Reste qu’on ne peut  pas laisser le mouvement du sport remédier seul à ses défaillances, comme l’a si bien dit l’Assemblée parlementaire du Conseil de l’Europe. Dans la vaste entreprise  visant à renforcer la bonne gouvernance du sport, à prévenir les dérives de ses dirigeants et à les réprimer de façon appropriée, les responsabilités sont partagées. Il appartient au gouvernement de renforcer encore le cadre législatif et réglementaire, et de s’assurer davantage de son respect. Il incombe au mouvement sportif de perfectionner les mesures de prévention et de contrôle, encore imparfaitement mises en œuvre. Enfin de façon conjointe, il semble désormais opportun d’envisager la mise en place de modalités de contrôle et d’évaluation externes, émanant le cas échéant d’une instance indépendante et incontestée.

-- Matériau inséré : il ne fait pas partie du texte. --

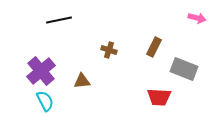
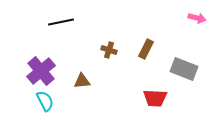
black line: moved 2 px right, 2 px down
brown rectangle: moved 8 px left, 2 px down
red trapezoid: moved 4 px left, 1 px down
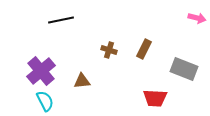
black line: moved 2 px up
brown rectangle: moved 2 px left
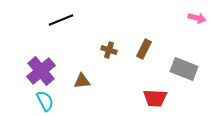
black line: rotated 10 degrees counterclockwise
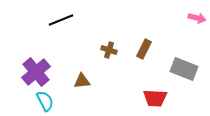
purple cross: moved 5 px left, 1 px down
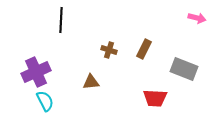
black line: rotated 65 degrees counterclockwise
purple cross: rotated 16 degrees clockwise
brown triangle: moved 9 px right, 1 px down
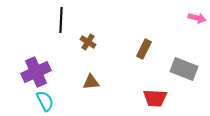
brown cross: moved 21 px left, 8 px up; rotated 14 degrees clockwise
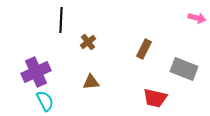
brown cross: rotated 21 degrees clockwise
red trapezoid: rotated 10 degrees clockwise
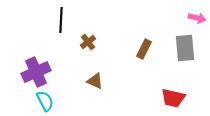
gray rectangle: moved 1 px right, 21 px up; rotated 64 degrees clockwise
brown triangle: moved 4 px right, 1 px up; rotated 30 degrees clockwise
red trapezoid: moved 18 px right
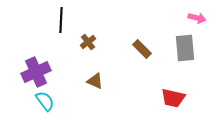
brown rectangle: moved 2 px left; rotated 72 degrees counterclockwise
cyan semicircle: rotated 10 degrees counterclockwise
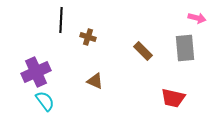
brown cross: moved 5 px up; rotated 35 degrees counterclockwise
brown rectangle: moved 1 px right, 2 px down
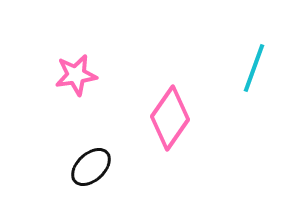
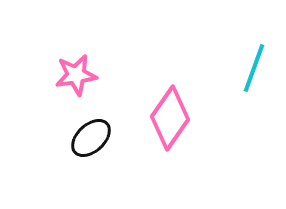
black ellipse: moved 29 px up
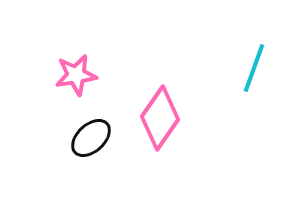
pink diamond: moved 10 px left
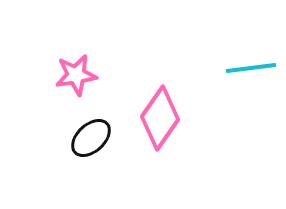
cyan line: moved 3 px left; rotated 63 degrees clockwise
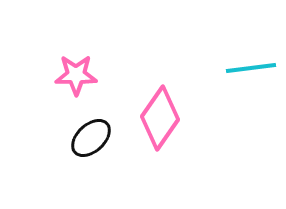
pink star: rotated 9 degrees clockwise
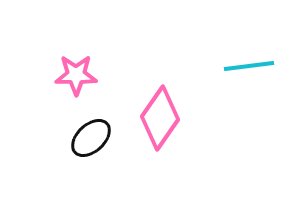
cyan line: moved 2 px left, 2 px up
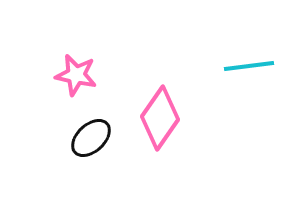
pink star: rotated 12 degrees clockwise
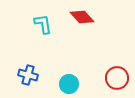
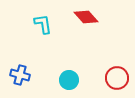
red diamond: moved 4 px right
blue cross: moved 8 px left
cyan circle: moved 4 px up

L’approche des JOP de 2024 et l’héritage qu’ils sont supposés laisser à la nation ne peut s’accommoder de laxisme en la matière. D’une manière plus générale, la contradiction entre un sport considéré comme un bien public, censé incarner un ensemble de valeurs, et la persistance dans les fédérations de fonctionnements peu démocratiques et de modes de régulation défaillants doit enfin être surmontée, sous peine de perdre toute crédibilité.


[1]Cf. code du sport, art L131-1 : « Les fédérations sportives () exercent leur activité en toute indépendance ».

[2]Code du sport, art. L.111.1

[3] Nonobstant une possible action en justice pour d’éventuels délits susceptibles d’être réprimés pénalement.

[4] M. Gailhaguet avait annoncé sa démission de la présidence de la FFG le 8 février 2020, à l’issue d’un conseil fédéral extraordinaire.

[5]TA de Paris, 14 janvier 2022, n° 2008096/6.